Among those who recorded there was Michael Emmanuel, of the punk band the Misfits, who began recording with DaCosta early in his career while living in the area. DaCosta also recorded the reggae band No Discipline and the Muller Brothers, family members said, along with numerous other local musicians.

DaCosta himself was a musician, inspired by guitarist Joe Satriani, and played for hours both in the studio and at home.

“He would write his own songs,” Bibi said. “We still have all of that.”

Saying goodbye

Mementos: Bibi DaCosta and Beth DaCosta Kasbarian show off photos of their dad, Donald, and late store cat Beanie, at Westwood Feed Co. on Feb. 21, 2026. John Snyder photo.

Customers who noticed the closing sign stopped in throughout the day. There were hugs and tears. With the weather report warning of an imminent blizzard, there likely won’t be much foot traffic for several days.
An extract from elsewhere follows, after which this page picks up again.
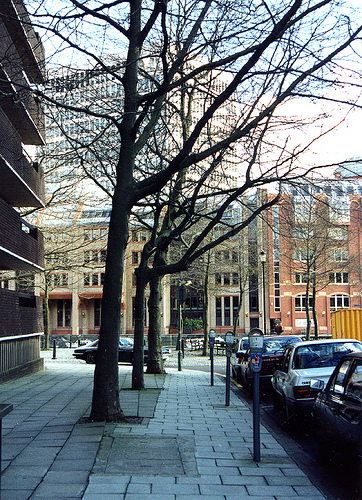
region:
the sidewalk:
[164, 418, 212, 483]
Nikki DeBiase of Westwood said she and her family learned of the closing only when her daughter, Emma, paused at the door and pointed it out. “I thought it meant they were closed for the day,” DeBiase said. “She said, ‘No—I think they’re closing.’”

Inside, the news settled in quickly. “We are devastated right now,” DeBiase said. This is our community. This is Westwood—and it’s very sad to find out that they won’t be here anymore.”

The closing was hard on the family, they said, in part because Westwood Feed Co. has been a thread in people’s lives for decades. They’ve watched generations come in for feed and advice—and they’ve also had to say goodbye, over the years, to longtime customers who passed away. “That was tough,” one daughter said. “My dad was close to a lot of his customers.”

Asked what he would like to say to customers who have passed through Westwood Feed Co. over the years, DaCosta, on the phone in Florida, paused. A practical man, he searched briefly for words to mark the moment.

“Thanks for everything,” he said. “Every dog has its day.”

John Snyder photo.
A little bit of everything at Westwood Feed Co. John Snyder photo.
The original balance scale, used for decades to weigh seed and feed, remains on duty inside Westwood Feed Co. The metal of the balance is dented from use. John Snyder photo.